Cleaning with J around is always a challenge. As soon as I tidy he pulls everything out. I try to clean the patio doors, he tries to help but merely smears his sticky hands all over the area I have cleaned.
Talking of sticky fingers, how come children’s hands always feel clammy and sticky?
I usually clean the house during the week, leaving the weekends for family time. I complain and grunt and groan and mope about it when it is messy. But now, after cleaning it every day for a week I feel happier and we can have family time.
I remember being about ten years old, sitting on a step outside our house cleaning my shoes. It was one of the jobs we were given to do. I hated that chore so much and even now I detest cleaning shoes. Maybe because there was always something else I would rather be doing.
I still have the same feeling about many house hold chores, they have to be done but there is always something better to do.
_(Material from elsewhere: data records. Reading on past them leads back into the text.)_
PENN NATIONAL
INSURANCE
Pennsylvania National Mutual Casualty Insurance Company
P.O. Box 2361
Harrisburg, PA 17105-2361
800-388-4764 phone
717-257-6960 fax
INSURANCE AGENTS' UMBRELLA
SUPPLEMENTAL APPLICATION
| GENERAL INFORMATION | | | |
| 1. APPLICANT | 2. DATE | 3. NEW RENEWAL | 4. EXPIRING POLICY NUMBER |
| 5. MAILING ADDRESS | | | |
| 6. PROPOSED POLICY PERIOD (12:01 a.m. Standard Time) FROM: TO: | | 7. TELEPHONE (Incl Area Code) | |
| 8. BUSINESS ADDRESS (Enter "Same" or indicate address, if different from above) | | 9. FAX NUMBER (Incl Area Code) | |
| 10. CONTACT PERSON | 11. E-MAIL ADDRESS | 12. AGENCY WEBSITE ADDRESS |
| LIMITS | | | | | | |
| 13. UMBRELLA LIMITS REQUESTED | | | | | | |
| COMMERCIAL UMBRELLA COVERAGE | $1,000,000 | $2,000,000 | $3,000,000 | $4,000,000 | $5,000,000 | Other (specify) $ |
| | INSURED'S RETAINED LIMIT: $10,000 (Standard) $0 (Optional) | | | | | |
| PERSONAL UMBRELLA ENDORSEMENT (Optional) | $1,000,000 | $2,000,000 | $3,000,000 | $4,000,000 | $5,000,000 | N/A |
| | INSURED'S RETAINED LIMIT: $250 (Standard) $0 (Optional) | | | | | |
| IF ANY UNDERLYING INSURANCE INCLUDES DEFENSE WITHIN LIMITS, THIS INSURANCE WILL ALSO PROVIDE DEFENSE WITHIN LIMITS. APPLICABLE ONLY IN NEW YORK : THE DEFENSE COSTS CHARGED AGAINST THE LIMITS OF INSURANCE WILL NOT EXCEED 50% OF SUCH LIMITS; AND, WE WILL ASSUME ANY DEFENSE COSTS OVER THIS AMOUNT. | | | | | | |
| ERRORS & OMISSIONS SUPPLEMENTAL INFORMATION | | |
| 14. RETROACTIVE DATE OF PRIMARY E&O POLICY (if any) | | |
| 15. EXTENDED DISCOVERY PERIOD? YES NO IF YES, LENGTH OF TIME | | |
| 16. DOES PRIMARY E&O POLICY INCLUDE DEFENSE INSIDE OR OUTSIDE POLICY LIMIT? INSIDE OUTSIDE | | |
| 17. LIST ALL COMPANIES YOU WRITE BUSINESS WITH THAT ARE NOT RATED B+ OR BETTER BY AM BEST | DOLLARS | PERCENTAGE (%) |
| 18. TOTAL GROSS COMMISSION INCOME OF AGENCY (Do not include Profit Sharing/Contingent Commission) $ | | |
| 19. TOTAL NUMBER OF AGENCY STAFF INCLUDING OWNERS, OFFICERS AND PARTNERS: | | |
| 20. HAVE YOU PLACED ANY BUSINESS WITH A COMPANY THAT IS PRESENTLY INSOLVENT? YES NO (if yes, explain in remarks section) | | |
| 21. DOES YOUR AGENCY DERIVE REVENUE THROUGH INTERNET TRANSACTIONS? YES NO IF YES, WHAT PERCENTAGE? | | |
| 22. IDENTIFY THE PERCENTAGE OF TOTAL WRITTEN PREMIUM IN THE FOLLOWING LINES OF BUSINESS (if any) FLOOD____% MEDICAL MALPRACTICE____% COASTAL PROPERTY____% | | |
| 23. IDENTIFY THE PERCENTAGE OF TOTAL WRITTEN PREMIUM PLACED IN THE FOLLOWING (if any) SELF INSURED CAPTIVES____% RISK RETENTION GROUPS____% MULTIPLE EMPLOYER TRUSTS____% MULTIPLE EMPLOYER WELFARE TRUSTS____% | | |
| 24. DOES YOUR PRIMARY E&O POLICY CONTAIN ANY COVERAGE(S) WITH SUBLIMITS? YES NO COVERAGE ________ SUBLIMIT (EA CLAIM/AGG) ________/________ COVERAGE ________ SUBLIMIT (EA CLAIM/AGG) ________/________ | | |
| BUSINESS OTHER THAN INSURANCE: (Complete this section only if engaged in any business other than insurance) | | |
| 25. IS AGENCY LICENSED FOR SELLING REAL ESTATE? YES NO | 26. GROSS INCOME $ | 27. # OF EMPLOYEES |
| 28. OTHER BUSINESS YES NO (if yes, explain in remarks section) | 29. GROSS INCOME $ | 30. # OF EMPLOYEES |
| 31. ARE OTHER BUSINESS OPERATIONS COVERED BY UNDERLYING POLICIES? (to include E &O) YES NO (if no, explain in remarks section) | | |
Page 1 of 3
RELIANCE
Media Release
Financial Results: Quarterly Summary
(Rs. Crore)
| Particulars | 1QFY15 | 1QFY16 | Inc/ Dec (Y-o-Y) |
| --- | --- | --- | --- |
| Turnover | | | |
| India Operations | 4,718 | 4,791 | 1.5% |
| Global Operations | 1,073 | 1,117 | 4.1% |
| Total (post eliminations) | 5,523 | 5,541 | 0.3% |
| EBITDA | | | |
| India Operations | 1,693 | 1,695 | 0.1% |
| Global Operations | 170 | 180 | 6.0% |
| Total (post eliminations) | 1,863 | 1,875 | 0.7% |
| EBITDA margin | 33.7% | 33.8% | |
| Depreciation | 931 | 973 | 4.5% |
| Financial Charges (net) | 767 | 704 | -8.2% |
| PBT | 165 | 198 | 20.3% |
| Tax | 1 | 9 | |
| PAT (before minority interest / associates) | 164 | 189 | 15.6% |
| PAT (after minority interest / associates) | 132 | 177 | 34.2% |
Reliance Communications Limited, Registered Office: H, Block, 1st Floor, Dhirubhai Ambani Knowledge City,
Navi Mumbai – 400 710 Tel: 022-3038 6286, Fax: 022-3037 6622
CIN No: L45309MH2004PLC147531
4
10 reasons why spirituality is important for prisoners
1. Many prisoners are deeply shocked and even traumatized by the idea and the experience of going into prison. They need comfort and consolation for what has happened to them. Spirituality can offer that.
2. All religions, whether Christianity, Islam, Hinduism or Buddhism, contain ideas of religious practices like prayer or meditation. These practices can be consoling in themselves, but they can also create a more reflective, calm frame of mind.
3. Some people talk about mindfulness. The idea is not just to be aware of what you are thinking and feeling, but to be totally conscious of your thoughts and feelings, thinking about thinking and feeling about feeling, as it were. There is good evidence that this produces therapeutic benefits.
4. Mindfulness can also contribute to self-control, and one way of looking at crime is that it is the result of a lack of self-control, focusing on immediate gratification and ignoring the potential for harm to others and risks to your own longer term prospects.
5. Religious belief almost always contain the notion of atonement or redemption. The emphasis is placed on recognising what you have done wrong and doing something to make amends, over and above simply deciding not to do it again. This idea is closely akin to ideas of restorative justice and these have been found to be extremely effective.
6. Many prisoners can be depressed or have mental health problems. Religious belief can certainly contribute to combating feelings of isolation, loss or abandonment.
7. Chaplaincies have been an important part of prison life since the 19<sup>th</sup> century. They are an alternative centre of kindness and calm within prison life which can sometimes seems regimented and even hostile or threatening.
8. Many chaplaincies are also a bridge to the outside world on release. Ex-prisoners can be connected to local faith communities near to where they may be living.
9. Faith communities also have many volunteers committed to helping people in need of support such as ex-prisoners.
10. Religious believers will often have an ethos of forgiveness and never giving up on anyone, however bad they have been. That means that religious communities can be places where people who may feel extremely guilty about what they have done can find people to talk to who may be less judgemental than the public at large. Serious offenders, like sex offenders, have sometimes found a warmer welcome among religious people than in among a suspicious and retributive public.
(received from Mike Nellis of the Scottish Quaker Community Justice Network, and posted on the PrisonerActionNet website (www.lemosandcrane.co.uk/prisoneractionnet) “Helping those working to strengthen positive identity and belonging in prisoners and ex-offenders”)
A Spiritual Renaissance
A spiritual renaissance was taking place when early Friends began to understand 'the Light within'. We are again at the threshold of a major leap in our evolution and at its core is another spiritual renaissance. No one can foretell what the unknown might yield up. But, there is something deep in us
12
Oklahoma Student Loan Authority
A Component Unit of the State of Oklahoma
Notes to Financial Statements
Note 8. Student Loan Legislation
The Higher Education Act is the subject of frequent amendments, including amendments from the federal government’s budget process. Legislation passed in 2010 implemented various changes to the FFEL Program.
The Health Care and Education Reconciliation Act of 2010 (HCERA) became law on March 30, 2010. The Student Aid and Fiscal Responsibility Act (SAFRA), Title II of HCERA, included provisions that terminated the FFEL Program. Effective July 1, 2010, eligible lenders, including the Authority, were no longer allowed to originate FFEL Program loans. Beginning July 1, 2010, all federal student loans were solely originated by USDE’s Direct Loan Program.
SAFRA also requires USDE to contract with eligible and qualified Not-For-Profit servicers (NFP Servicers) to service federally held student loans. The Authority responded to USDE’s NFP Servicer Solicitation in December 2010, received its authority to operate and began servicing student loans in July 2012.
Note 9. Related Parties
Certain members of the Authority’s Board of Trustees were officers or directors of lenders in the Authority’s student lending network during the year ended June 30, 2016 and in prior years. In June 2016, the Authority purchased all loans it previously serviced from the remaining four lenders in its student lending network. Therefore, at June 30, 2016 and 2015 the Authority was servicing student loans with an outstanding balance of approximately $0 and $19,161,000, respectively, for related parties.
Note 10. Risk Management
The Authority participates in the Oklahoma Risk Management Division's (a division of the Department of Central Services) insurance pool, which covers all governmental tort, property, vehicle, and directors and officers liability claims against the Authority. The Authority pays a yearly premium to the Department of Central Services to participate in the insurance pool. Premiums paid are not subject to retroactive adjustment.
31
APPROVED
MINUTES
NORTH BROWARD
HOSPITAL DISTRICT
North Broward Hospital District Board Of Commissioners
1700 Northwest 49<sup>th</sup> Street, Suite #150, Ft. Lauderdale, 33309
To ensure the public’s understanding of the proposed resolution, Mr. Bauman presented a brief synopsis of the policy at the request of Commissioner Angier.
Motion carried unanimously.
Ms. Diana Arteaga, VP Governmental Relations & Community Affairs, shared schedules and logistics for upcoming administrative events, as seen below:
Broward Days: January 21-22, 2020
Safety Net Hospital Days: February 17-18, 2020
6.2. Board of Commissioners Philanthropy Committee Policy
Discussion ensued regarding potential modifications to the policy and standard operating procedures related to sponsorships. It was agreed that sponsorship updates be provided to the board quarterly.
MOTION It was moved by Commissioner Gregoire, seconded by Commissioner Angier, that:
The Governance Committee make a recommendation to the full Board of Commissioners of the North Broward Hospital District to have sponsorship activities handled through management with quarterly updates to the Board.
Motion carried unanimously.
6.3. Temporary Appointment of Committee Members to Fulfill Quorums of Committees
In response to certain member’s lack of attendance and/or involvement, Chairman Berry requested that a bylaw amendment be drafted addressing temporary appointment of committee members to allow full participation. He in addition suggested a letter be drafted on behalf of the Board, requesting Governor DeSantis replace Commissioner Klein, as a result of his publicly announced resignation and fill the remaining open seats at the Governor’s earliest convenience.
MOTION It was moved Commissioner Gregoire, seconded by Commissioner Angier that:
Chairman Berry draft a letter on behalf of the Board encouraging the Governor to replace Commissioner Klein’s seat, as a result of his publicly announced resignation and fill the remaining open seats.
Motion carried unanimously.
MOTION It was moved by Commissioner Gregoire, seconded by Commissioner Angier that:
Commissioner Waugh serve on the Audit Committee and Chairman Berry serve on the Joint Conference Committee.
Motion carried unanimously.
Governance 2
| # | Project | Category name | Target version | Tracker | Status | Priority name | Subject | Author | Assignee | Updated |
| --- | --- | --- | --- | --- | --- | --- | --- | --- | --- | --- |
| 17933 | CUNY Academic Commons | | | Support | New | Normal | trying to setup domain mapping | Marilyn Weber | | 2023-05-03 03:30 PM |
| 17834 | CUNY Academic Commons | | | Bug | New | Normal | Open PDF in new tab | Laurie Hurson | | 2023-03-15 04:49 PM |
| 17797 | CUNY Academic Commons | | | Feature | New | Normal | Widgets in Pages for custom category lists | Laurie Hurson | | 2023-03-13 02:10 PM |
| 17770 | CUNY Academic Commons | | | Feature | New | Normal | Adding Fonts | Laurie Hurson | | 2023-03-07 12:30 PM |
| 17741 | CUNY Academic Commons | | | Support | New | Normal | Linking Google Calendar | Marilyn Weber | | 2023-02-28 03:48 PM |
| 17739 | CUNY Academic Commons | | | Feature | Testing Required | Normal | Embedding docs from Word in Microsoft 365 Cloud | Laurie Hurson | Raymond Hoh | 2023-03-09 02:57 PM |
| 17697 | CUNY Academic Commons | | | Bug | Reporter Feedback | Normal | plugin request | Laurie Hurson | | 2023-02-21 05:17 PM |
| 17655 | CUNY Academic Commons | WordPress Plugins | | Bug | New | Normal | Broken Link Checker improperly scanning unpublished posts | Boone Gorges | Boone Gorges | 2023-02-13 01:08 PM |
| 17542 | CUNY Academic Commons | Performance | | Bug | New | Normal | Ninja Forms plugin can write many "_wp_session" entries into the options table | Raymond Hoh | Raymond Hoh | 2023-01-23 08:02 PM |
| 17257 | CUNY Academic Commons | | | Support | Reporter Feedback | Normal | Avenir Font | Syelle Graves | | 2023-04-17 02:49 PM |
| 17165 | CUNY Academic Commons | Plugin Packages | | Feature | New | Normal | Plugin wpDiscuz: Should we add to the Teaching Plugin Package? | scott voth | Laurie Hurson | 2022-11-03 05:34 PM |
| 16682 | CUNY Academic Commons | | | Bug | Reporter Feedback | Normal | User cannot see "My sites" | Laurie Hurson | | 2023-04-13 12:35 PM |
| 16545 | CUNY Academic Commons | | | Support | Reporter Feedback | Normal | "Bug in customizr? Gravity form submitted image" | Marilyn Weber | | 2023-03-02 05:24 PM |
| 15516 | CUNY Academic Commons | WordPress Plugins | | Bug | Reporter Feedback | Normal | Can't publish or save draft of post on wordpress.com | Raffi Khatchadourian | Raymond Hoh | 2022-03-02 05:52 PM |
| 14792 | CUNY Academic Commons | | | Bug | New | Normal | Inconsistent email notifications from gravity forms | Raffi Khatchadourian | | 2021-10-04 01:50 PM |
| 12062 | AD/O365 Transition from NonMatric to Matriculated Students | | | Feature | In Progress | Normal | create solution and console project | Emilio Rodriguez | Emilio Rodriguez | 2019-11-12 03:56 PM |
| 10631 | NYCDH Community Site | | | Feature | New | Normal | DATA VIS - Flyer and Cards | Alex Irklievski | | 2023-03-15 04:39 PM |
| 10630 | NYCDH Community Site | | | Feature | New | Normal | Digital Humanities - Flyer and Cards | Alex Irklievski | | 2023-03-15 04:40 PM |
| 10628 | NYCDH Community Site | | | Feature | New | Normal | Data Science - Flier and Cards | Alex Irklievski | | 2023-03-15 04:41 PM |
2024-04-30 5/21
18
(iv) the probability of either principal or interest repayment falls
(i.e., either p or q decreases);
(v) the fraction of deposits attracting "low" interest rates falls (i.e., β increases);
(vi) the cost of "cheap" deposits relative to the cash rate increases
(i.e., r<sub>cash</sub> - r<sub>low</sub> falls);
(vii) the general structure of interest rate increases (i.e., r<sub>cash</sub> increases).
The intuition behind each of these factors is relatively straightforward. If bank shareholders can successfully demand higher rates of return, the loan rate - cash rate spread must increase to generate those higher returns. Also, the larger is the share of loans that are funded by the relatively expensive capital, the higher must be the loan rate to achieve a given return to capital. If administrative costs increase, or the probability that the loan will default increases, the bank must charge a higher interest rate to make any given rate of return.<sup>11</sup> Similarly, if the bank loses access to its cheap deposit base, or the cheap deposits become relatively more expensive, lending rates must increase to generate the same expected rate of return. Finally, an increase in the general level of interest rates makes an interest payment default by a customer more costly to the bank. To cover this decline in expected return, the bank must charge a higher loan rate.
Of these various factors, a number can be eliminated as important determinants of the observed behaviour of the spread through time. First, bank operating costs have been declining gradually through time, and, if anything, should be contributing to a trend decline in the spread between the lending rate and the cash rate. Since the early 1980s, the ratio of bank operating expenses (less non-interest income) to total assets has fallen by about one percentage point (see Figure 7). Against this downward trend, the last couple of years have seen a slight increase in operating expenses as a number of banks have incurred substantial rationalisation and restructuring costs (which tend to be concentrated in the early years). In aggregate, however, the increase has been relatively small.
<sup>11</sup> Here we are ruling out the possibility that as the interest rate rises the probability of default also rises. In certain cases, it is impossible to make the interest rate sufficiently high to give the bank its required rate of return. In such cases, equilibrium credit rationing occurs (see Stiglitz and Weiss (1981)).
I heard my daughter mumble the other day when I asked her to tidy her room. Which means, I guess, that we’re doing something right. She will grow up knowing how to do important things like ironing and cleaning, and she will have a sense of responsibility and an understanding of the importance of contributing to the running of the household. And as a bonus, she will make some one very happy one day because she won’t live in mess and filth. Or maybe she will, in rebellion, but I won’t have to live with her at that point.
Sometimes you have to do the things you hate to do. I know she is only little and she normally loves helping out. However this is life. She might as well learn that now.
Sometimes, you have to clean the house, do the chores and help out.
But as long as you have a family that suffers through it with you it doesn’t seem as bad.
And when the chores are finished – and they’ll be finished faster if we all work together – we can go out and play, have some fun family time. Which I think is important and what life is all about.